A few years ago a fellow principal asked me how many hours I spent on the job ( this was following a graph showing some principals working every hour God gave them!) and I said I was at the bottom of the graph. He admitted so was he and we both wondered what were the others actually doing? We, of course, agreed we were both effective pricipals!

Back to Pancoast 'enlightening' advice. It was all about reducing principals workloads; to work less but to be more effective. He told the principals that that they had absorbed the secretaries job as well as their own; that they needed to be out in the classrooms as a learning coach for their teachers.

Then came the big stuff.He advised principals to clean out their offices of anything personal and reeducate the secretary to take over work that they had been doing. Get her to handle all mail and paper work, get her to decide who gets to see you, meet with her daily to sort out actions for her to complete.

This was followed up principals re assigning two days to classroom coaching and support, three days in the office and and no work to go home in the evenings or weekends.

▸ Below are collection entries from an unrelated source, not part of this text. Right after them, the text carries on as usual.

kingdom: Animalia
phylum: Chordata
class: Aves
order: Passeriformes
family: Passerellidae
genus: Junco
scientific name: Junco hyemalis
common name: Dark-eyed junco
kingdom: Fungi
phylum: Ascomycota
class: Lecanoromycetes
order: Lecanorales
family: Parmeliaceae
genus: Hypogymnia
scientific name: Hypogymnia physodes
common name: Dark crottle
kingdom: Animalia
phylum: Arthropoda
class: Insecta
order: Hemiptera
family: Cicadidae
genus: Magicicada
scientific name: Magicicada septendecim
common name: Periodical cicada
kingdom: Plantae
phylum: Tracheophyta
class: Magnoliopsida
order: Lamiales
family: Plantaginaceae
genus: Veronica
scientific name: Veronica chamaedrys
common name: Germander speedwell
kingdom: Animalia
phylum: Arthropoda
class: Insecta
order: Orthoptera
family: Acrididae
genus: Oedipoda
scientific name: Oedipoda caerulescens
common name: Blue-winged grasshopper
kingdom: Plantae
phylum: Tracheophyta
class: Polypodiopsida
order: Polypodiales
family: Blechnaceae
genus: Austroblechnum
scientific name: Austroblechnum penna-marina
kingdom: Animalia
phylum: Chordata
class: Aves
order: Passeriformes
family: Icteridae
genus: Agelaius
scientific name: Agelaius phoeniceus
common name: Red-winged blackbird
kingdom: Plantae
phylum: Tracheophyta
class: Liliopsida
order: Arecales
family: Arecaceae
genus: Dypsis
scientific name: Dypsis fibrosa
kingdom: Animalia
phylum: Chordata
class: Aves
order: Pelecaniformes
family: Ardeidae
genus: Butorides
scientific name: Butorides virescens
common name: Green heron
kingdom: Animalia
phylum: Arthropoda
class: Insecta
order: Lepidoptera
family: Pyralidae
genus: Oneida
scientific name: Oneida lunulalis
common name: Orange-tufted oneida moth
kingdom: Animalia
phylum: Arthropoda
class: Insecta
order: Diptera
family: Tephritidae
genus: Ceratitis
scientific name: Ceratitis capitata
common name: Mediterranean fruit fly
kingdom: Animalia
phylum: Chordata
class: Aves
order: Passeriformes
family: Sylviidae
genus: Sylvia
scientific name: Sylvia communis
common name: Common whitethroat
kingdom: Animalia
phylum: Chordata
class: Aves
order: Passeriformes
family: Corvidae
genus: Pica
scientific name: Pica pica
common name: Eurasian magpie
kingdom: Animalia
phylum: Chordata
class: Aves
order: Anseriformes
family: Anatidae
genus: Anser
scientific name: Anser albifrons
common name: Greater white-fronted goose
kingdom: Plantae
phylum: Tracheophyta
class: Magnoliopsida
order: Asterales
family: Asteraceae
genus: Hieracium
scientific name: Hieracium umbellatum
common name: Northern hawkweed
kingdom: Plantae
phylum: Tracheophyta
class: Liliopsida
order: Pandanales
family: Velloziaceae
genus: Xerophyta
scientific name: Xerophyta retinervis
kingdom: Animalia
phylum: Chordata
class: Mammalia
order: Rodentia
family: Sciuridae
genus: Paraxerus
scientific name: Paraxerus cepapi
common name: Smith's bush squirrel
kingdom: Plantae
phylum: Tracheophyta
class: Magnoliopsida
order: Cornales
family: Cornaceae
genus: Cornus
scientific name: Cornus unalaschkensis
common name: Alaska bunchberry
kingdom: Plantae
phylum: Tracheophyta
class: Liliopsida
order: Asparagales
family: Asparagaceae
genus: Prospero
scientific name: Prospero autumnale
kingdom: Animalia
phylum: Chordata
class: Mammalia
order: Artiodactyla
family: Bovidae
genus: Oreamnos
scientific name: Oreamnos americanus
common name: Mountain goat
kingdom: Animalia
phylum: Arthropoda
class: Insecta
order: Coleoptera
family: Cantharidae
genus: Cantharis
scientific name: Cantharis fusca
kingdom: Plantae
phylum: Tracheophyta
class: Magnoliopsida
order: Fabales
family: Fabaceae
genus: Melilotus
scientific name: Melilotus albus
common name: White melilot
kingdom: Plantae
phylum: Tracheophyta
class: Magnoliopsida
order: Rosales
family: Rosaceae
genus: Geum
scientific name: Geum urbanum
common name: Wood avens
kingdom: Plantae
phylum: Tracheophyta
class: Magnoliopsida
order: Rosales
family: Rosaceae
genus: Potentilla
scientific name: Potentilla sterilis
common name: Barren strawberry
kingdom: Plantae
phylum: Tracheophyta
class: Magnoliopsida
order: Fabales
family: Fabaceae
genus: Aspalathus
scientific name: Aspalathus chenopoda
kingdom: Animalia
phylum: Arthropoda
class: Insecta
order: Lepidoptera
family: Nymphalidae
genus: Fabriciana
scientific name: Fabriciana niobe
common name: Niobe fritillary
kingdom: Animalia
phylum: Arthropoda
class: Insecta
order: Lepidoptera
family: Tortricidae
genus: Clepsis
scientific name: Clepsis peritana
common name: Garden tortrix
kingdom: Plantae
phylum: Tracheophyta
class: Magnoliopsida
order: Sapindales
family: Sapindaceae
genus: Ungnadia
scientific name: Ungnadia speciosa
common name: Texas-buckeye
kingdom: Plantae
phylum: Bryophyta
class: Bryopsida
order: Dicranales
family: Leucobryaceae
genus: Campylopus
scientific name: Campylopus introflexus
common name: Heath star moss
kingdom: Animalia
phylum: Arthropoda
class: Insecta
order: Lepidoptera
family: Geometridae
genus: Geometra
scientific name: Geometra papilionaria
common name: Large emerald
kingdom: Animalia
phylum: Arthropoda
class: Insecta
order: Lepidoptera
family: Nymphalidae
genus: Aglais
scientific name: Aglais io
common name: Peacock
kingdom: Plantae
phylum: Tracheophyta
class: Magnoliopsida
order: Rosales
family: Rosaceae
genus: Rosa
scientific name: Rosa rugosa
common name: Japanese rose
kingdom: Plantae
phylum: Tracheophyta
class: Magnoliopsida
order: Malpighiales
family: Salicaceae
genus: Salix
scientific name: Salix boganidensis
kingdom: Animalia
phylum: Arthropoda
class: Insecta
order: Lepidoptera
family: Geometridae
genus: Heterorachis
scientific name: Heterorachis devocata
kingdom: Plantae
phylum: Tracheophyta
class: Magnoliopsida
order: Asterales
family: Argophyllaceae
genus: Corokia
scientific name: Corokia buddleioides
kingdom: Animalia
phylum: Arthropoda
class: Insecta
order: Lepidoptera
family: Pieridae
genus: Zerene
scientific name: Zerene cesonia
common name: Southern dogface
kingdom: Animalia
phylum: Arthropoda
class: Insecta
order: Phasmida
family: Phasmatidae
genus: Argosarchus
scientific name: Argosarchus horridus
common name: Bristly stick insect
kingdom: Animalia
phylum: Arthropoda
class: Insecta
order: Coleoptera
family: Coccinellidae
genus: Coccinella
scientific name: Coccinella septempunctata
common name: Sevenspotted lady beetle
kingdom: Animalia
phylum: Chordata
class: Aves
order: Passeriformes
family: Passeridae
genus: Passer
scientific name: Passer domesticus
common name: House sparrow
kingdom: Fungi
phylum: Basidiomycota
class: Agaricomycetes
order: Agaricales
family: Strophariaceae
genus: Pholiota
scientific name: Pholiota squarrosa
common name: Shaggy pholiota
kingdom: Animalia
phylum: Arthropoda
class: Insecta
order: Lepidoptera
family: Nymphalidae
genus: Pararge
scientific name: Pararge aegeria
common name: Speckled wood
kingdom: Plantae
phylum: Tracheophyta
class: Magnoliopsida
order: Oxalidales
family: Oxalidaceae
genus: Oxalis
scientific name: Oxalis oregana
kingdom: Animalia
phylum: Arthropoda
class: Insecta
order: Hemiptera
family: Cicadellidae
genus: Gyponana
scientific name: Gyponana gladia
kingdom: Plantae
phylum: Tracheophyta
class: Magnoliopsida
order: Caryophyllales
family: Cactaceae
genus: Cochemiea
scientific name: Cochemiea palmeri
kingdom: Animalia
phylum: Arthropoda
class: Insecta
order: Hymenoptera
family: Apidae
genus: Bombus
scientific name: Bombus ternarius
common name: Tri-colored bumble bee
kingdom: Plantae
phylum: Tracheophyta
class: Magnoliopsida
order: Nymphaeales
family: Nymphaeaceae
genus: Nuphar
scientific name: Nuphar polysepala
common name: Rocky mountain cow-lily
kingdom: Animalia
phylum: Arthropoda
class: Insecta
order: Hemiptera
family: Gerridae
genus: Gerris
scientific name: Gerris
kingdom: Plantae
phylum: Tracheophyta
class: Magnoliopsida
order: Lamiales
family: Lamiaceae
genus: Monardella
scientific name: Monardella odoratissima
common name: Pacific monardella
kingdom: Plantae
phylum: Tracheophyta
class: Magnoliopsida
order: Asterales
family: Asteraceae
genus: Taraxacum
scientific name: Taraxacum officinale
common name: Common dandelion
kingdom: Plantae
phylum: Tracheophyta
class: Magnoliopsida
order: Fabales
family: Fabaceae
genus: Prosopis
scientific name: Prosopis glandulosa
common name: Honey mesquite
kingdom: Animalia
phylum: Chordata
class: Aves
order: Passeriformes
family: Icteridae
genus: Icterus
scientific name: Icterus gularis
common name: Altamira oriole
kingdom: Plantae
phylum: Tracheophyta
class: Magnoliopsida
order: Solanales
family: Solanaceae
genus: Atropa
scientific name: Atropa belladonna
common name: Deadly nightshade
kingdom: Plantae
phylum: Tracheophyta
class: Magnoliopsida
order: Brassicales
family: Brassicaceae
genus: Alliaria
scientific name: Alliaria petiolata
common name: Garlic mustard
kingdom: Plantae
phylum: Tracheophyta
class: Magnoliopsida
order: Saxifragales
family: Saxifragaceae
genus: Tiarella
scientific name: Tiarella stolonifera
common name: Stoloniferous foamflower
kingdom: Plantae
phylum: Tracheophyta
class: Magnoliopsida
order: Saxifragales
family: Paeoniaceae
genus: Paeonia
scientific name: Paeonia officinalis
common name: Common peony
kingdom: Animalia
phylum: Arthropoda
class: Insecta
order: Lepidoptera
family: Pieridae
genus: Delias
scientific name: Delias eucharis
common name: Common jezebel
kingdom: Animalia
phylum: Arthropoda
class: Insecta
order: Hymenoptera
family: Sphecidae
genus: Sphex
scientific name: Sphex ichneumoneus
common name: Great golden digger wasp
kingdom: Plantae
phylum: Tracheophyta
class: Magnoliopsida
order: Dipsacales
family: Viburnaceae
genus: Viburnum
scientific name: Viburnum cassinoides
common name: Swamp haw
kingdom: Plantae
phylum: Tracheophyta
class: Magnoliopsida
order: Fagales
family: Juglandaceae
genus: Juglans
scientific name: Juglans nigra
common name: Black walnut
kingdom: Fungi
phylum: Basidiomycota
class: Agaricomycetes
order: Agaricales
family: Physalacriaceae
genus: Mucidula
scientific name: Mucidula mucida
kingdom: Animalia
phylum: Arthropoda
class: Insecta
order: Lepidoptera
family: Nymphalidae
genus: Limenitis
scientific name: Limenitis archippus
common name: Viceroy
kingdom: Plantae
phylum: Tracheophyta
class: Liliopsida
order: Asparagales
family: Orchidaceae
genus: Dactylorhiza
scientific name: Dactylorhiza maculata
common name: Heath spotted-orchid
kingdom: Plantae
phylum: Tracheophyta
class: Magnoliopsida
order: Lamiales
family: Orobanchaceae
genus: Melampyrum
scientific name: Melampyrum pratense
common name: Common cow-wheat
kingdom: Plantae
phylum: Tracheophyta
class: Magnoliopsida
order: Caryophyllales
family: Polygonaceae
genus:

This is one book I could have written. Not the neat and sterile office stuff but leaving as much to other as possible so as to focus on being in classrooms. This is how I used to work and was also the case for other creative principals who believed it was all about teaching and learning - not endless clear folders. I was just discussing yesterday with my old secretary how we worked. She thanked me for empowering her.

I take up defence though for messy offices and thinking. Messy is just more effective than neat and tidy when it comes to creativity. Obsession with order is becoming a malady in modern management. Compulsive tidiness has its downsides and although it might suit the left brained 'control freaks' it is counter productive for right brained individuals who thrive in a mess that makes sense to them. Ironically when people tidy up things you often hear them say,'Since I have tidied up I can't find a thing!'

I can't see Pencoast's ideas being much use at a creative environment such as Google Headquarters which is anything but sterile and impersonal. There creative disorder is the name of the game to powerful effect. Google has a lot of 'play' in their system. The talented and trusted individuals who work there are given 20% of their time for their own pursuits. For all this Googles over all aim is the fierce pursuit of creativity, excellence and innovation; the results are anything but a mess.

So my advice is for principals, by all means return your focus to where it always should have been - teaching and learning but don't lose your creative soul in the process.

Remember a pinch of mess is an important ingredient in the creative process. As Einstein is claimed to have said , 'an empty office may only be the sign of an empty mind'.